Stadion Narodowy znów w ogniu krytyki
Tym razem poszło o wycieczki, na które nie zorganizowano rezerwacji
Informacja o czterech dniach darmowego zwiedzania Stadionu Narodowego spotkała się z entuzjastycznym przyjęciem. We wszystkim jest jednak jeden szkopuł. Na wycieczki w dniach 27-30.12.12 nie przyjmowane są rezerwacje. Liczba biletów jest ograniczona, o wejściu decyduje kolejność przybycia do Recepcji Wycieczek - czytamy na stronie Stadionu Narodowego.
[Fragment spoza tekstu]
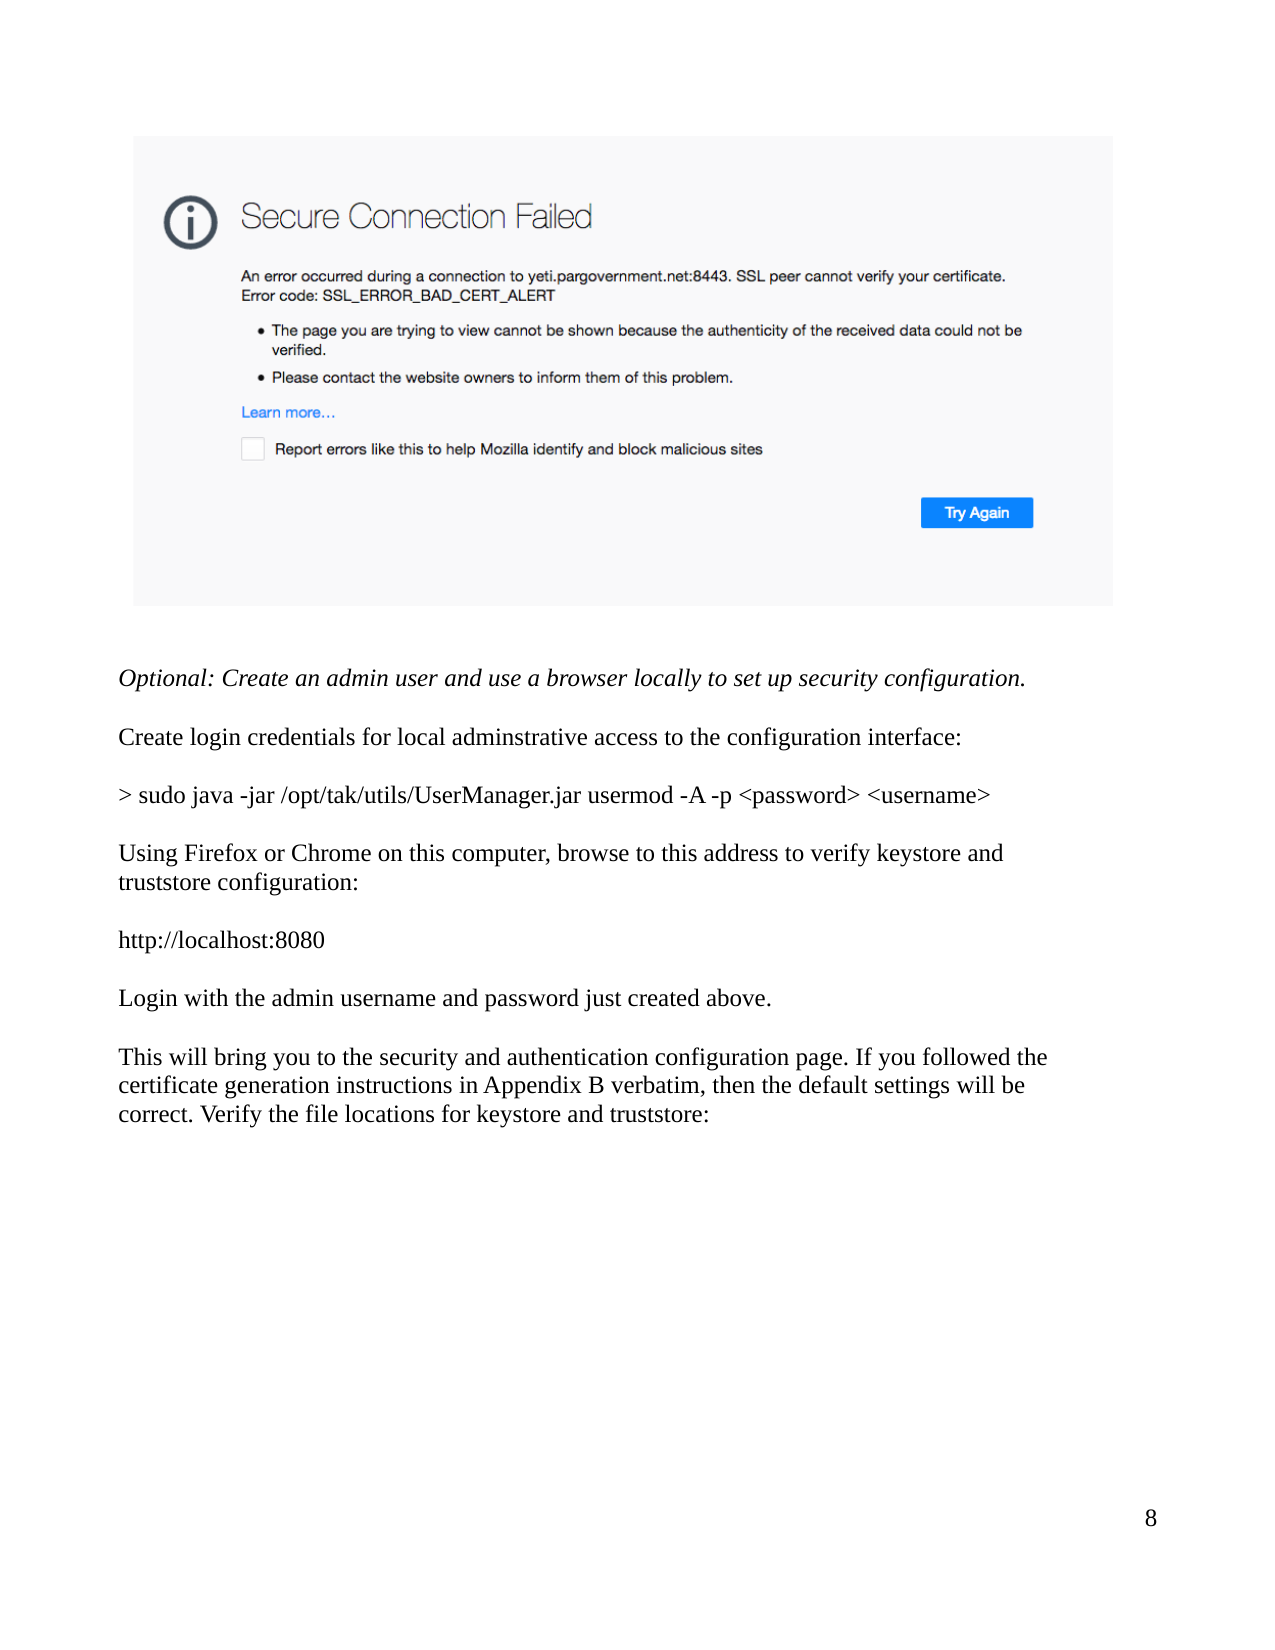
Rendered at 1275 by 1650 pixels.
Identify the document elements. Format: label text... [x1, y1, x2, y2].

text Create login credentials for local adminstrative access to the configuration interface: [118, 722, 1098, 751]
text Optional: Create an admin user and use a browser locally to set up security configuration. [118, 663, 1098, 692]
text http://localhost:8080 [118, 925, 1098, 954]
text Using Firefox or Chrome on this computer, browse to this address to verify keystore and truststore configuration: [118, 838, 1098, 896]
picture [133, 136, 1113, 606]
text > sudo java -jar /opt/tak/utils/UserManager.jar usermod -A -p <password> <username> [118, 780, 1098, 809]
text Login with the admin username and password just created above. [118, 983, 1098, 1012]
text This will bring you to the security and authentication configuration page. If you followed the certificate generation instructions in Appendix B verbatim, then the default settings will be correct. Verify the file locations for keystore and truststore: [118, 1042, 1098, 1128]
Dzisiaj w stadionowej recepcji można spotkać było ponad 100 zdenerwowanych osób, które nie miały dzisiaj szansy dostać się na zwiedzanie stadionu. Niektórzy przyjechali z dziećmi, inni pokonali setki kilometrów, by móc zobaczyć obiekt. Przyjechałam aż z Poznania, to jest 300 kilometrów. I nie mogę wejść na stadion! - mówiła radiu RMF FM jedna z czekających.
Okazało się również, że zamiast planowanych 50 osób w grupie wycieczkowej, może wejść jedynie 40. To głupota, że nie wprowadzono rezerwacji internetowej - mówi inna kobieta - można było w ten sposób uniknąć tej stresującej sytuacji tutaj. Nie wiem, o której godzinie mam przyjść tutaj jutro? - pyta retorycznie czekający w kolejce mężczyzna - mam tu wyczekiwać od szóstej rano w kolejce? Przepraszam, ale to chyba już nie te czasy.
Zdenerwowany tłum wymógł jednak decyzję, by można było wejść na stadion.* Przygotowaliśmy punkt widokowy, czynny w dniach 28-30 grudnia 2012, w godzinach 10-18, na który nie obowiązują żadne wejściówki*- czytamy dziś na stronie Stadionu Narodowego. O zwiedzaniu z przewodnikiem nie ma jednak mowy. Grupy bez specjalnych wejściówek nie zobaczą więc szatni piłkarzy, loży biznesowych, kaplicy. Nie wejdą też na płytę.